On Fx markets, the decline in the oil price apparently is providing some breathing space to the euro and the yen. EUR/USD briefly surpassed the 1.10 barrier (currently 1.099). The USD/JPY rally finally did run into resistance, with the pair currently hovering around 118. Sterling initially didn’t profit from solid UK labour market data published the morning. EUR/GBP even briefly tested the 0.8455 area. However, sterling later staged a an intraday rebound, both against the euro. EUR/GBP currently trades near 0.841. Cable tested the psychological barrier of 1.30 this morning in Asia but is now changing hands in the 1.3065 area. CE currencies (Czech koruna, forint, zloty) all record modest gains. Polish February inflation eased from 9.4% to 8.5% on government measures/tax cuts to slow prices rises. Still the figure was higher than expected.
News Headlines
The Norwegian central bank published its quarterly regional network survey today. Interviewed contacts indicated that business activity continues to rise and they expect even stronger growth over the next six months. Over half of the interviewees reported capacity constraints, the highest share since autumn 2007. That’s even without taking into account the consequence of the Russian invasion in Ukraine as the survey was conducted early February. Contacts have revised up their estimate for annual wage growth this year from 3.3% in November to 3.7%. The main reason for concern is uncertainty related to capacity constraints and a rapid rise in prices. The NOK benefited from the rather hawkish survey with EUR/NOK dropping from an intraday top around 9.98 to 9.85 currently. The move comes even as oil prices drop below $100/barrel (Brent) for the first time since end February. Norwegian money market expect the Norges Bank to deliver (25 bps) rate hikes at every remaining meeting this year (7). The policy rate currently stands at 0.50%.

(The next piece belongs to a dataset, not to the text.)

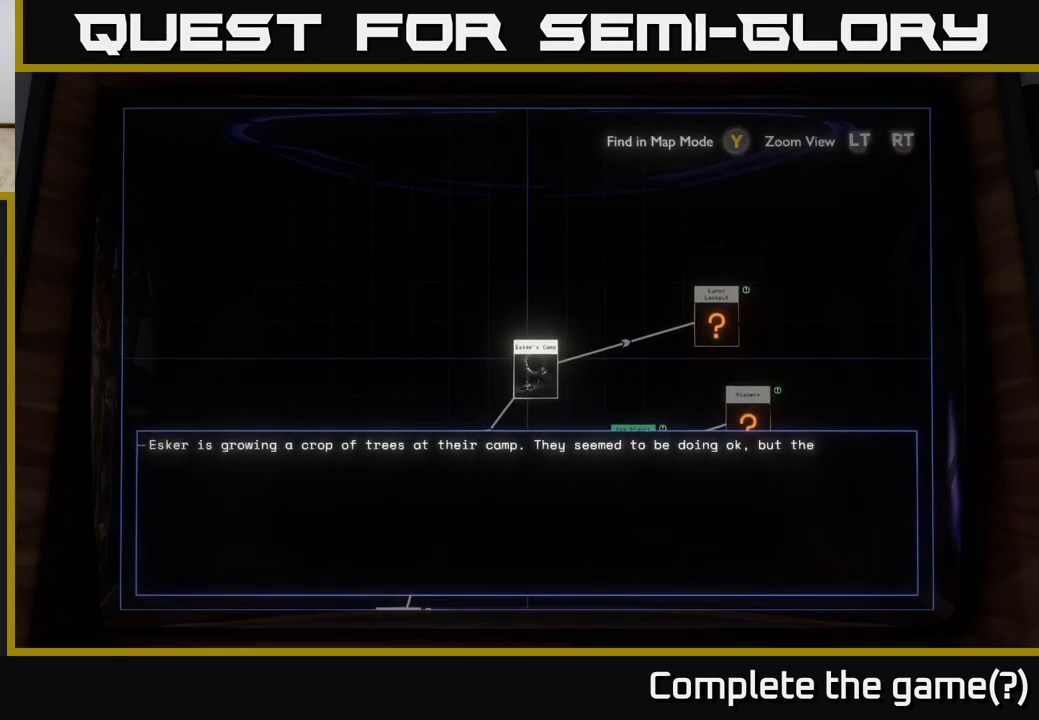
{"buttons": [], "left_stick": "center", "right_stick": "center", "events": []}
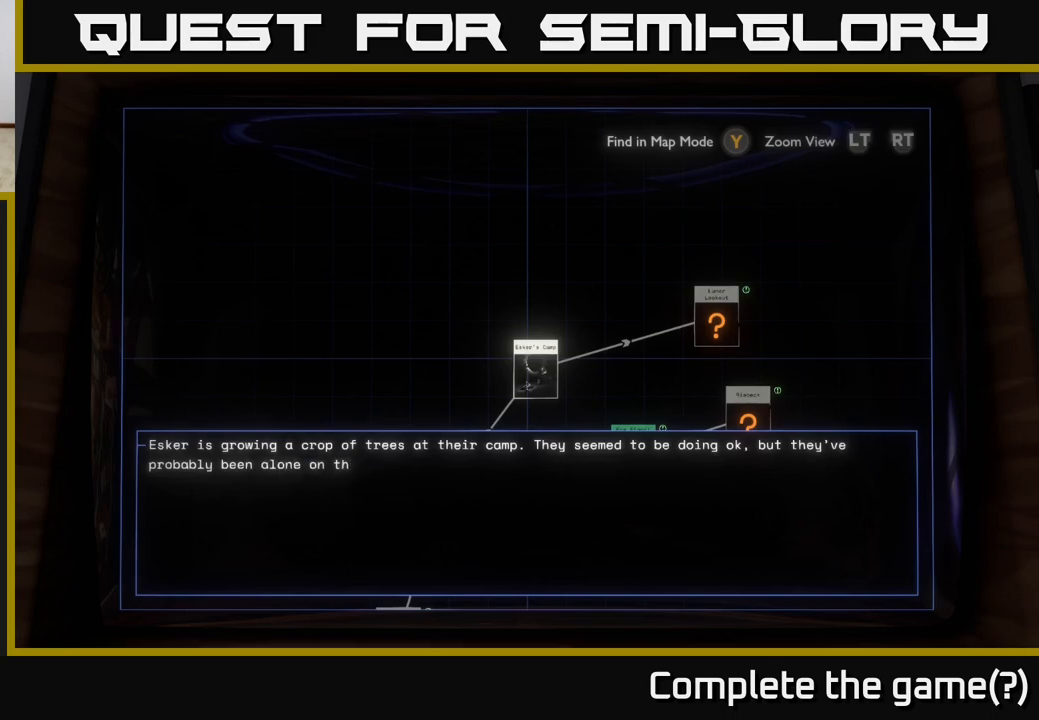
{"buttons": [], "left_stick": "center", "right_stick": "center", "events": [[267, "left_stick", "down"], [367, "left_stick", "center"]]}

The WSJ reports that Saudi Arabia is in active talks with China to price some of its oil sales to China in yuan instead of dollar. Talks accelerated this year because of Saudi unease over the US’s security commitments to defend the kingdom. China buys more than a quarter of all Saudi oil exports. Switching the oil denomination would boost the international appeal of the Chinese currency.